[DOCUMENT SEGMENT]
# How do i get traffic to my skreened site with them being so expensive?



## 4 REAL APPAREL (Nov 17, 2012)

I JUST WANT O SAY THANX IN ADVANCE BECAUSE i NEED SOME HELP. I JUST STARTED WORKING ON CREATING T-SHIRTS AND MY NICHE IS HOMOSEXUALITY BUT NOT SURE HOW TO PROMOTE WHEN IS NOT MY OWN PERSONAL SITE. I AM USING SKREENED AND THERE KIND OF EXPENSIVE FOR WHAT IM DOING. WHAT SHOULD I DO? IS THERE A LESS EXPENSIVE WAY TO GET STARTED?


----------



## 4 REAL APPAREL (Nov 17, 2012)

Mainly om looking to know how to get the sells?


----------



## kimura-mma (Jul 26, 2008)

4 REAL APPAREL said:


> BUT NOT SURE HOW TO PROMOTE WHEN IS NOT MY OWN PERSONAL SITE.


So you do know how to promote when it is your own personal site? Just do the same thing, but make sure you are driving traffic to the custom URL(s) of your products on Skreened.



4 REAL APPAREL said:


> I AM USING SKREENED AND THERE KIND OF EXPENSIVE FOR WHAT IM DOING. WHAT SHOULD I DO? IS THERE A LESS EXPENSIVE WAY TO GET STARTED?
[/DOCUMENT SEGMENT]
[PROVIDED MATERIAL]
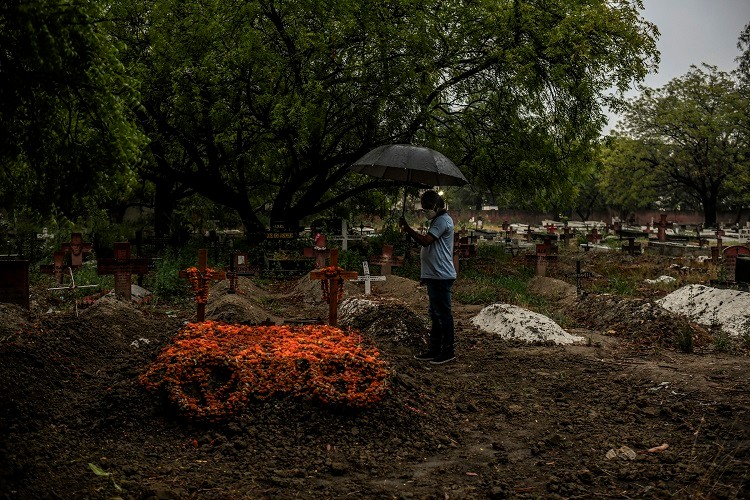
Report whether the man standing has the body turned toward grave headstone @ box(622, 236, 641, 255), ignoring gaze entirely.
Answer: no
[/PROVIDED MATERIAL]
- **AIM OF THE TASK**
Copy everything in the Skreened forum thread from "So you do know" down to "products on Skreened.", word for word.

- **WRITTEN ANSWER**
So you do know how to promote when it is your own personal site? Just do the same thing, but make sure you are driving traffic to the custom URL(s) of your products on Skreened.